-- Task description --
In the data below, find every line with the word "витамина" and copy it.

++++++

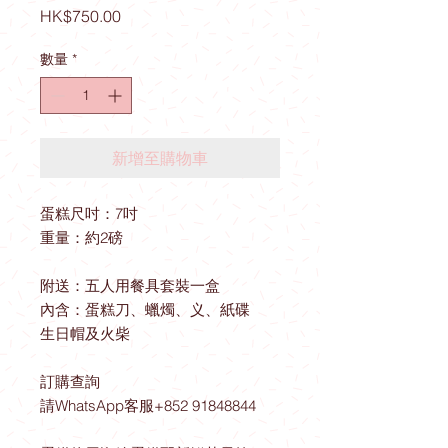
價
HK$750.00
格
數量
*
新增至購物車
蛋糕尺吋：7吋
重量：約2磅
附送：五人用餐具套裝一盒
內含：蛋糕刀、蠟燭、义、紙碟
生日帽及火柴
訂購查詢
請WhatsApp客服+852 91848844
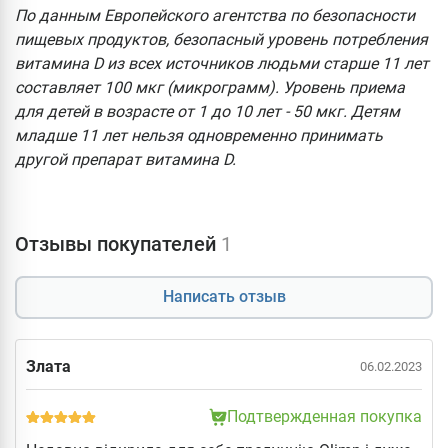
По данным Европейского агентства по безопасности
пищевых продуктов, безопасный уровень потребления
витамина D из всех источников людьми старше 11 лет
составляет 100 мкг (микрограмм). Уровень приема
для детей в возрасте от 1 до 10 лет - 50 мкг. Детям
младше 11 лет нельзя одновременно принимать
другой препарат витамина D.
Отзывы покупателей
1
Написать отзыв
Злата
06.02.2023
Подтвержденная покупка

++++++

-- Response to this task --
витамина D из всех источников людьми старше 11 лет
другой препарат витамина D.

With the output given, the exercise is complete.